I've discussed this further in _church and state: a postmodern political theology_, available on Amazon and probably also in a university library.
I also have half a dozen other reasons why theocracy is a bad bad option
Regards
Sen McGlinn
Well, I don't entirely disagree with you, but...
God and the Bible were on the minds of our founding fathers when they wrote the US Constitution. Anyone who tells you otherwise is trying to rewrite history. The writings of the founding fathers themselves tell us that.
People who came here to escape religious persecution had a tendency to persecute others once they were here...
The kind of theocracy you speak of reminds me of the Catholic church, especially after the Pope was just in country this past week. It seems to me that when you put people in a place between man and God, such as the Catholic church does with their priests, bishops and pope, you're heading down the wrong path.

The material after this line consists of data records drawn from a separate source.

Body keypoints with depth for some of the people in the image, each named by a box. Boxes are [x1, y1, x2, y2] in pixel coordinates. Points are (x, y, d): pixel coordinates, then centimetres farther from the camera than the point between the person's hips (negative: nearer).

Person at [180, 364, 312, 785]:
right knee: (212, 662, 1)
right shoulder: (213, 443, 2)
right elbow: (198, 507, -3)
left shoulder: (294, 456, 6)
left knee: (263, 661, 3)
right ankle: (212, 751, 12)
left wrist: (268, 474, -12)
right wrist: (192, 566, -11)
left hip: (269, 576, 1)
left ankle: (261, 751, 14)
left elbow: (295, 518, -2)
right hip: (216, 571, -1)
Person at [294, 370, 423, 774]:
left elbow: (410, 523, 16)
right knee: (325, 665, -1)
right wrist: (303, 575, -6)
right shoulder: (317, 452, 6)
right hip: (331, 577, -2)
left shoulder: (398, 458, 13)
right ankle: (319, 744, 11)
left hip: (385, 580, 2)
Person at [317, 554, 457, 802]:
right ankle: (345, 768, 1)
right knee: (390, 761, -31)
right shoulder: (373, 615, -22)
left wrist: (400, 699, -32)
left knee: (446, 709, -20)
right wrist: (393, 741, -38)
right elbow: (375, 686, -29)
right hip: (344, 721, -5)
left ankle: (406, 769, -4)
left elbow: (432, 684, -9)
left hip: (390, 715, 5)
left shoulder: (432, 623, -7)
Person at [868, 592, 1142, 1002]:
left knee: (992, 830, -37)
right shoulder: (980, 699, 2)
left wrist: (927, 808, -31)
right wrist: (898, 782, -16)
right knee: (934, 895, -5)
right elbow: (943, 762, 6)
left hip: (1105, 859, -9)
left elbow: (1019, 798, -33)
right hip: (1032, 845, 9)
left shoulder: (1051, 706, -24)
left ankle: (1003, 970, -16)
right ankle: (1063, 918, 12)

Our country following the Bible is not a bad thing. I believe it was George Washington who said something to the effect that our country would flourish only as long as it was a moral people. He wasn't speaking as the head of a theocracy, but he was wisely pointing out that the fabric of our society would go down the toilet as soon as we had people creating their own morality, as we have today.

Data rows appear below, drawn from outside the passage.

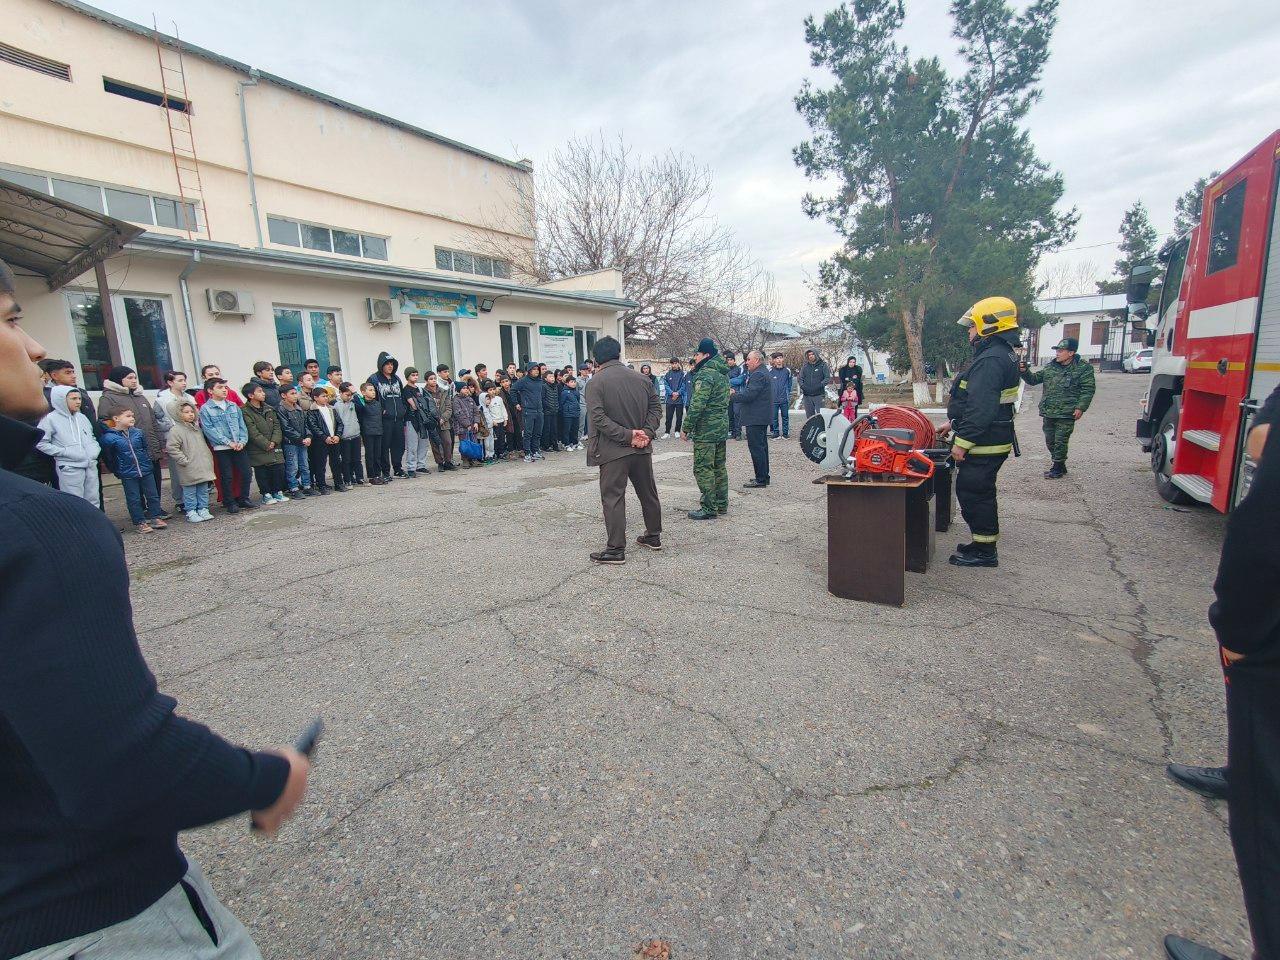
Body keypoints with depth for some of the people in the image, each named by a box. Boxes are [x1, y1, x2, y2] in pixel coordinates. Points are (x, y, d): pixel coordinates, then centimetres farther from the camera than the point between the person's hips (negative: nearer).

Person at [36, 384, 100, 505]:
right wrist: (64, 452, -13)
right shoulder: (51, 419, -4)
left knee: (93, 502, 11)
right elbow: (41, 443, -8)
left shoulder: (82, 417, 14)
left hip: (91, 466, 6)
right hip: (70, 468, -6)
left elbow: (92, 437, 25)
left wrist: (96, 449, 8)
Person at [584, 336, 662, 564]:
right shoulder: (642, 378, 6)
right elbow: (656, 407, 4)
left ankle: (616, 549, 3)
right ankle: (653, 536, 31)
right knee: (648, 492, 18)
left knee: (613, 498, 1)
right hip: (642, 449, 5)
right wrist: (647, 432, -6)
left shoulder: (596, 381, -9)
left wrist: (627, 435, -17)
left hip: (613, 450, -5)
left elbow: (598, 417, -18)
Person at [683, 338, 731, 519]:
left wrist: (686, 428, -16)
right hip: (722, 428, 10)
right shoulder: (723, 374, 15)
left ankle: (709, 509, -1)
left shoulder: (705, 374, -17)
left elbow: (697, 405, -22)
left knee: (703, 469, -4)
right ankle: (721, 505, 24)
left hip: (705, 431, -10)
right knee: (719, 467, 15)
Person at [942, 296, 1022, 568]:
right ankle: (983, 544, 29)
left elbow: (981, 408, -27)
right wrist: (954, 423, 25)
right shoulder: (1000, 354, 15)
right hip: (990, 441, 11)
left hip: (983, 444, -11)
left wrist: (962, 441, -24)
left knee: (974, 494, -2)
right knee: (980, 492, 18)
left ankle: (984, 551, 8)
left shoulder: (990, 360, -21)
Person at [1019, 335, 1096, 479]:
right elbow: (1034, 379, 15)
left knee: (1060, 441, -2)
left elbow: (1088, 389, -7)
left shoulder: (1083, 368, -5)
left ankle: (1057, 469, 10)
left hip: (1066, 414, -6)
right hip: (1048, 413, 6)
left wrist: (1080, 407, -15)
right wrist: (1025, 372, -5)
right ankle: (1060, 466, 27)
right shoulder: (1050, 366, 9)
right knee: (1050, 441, 13)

Here's a little something... Look at the gay marriage amendment that was batted around not too long ago. Many people felt that a marriage amendment wasn't what the amendment process was meant for, and believed that the founding fathers didn't intend for the amendment process to be used for such a thing. I disagree! What the founding fathers wouldn't have imagined was their new nation one day facing a society that questions what a marriage is and would need an amendment to tell them!
I'm sliding off your topic a little, but my point is that though I agree that man ruling over people in the name of religion is more than a bit troublesome. Our other extreme is that we're afraid to hold people accountable to any sort of moral standard and have gotten to the point where people believe they are just descendents of pond scum and apes, there is no absolute truth, and that everything is relative. A result of our “enlightenment” are stupid court decisions like suddenly deciding that an amendment stating that "congress shall make no law" establishing religion somehow now means that school children can't hear about God in the classroom and the Ten Commandments should be stripped from the courtroom.
Anyway, I will leave it at that for now... I miss having a good political discussion with you though! That's always a good time!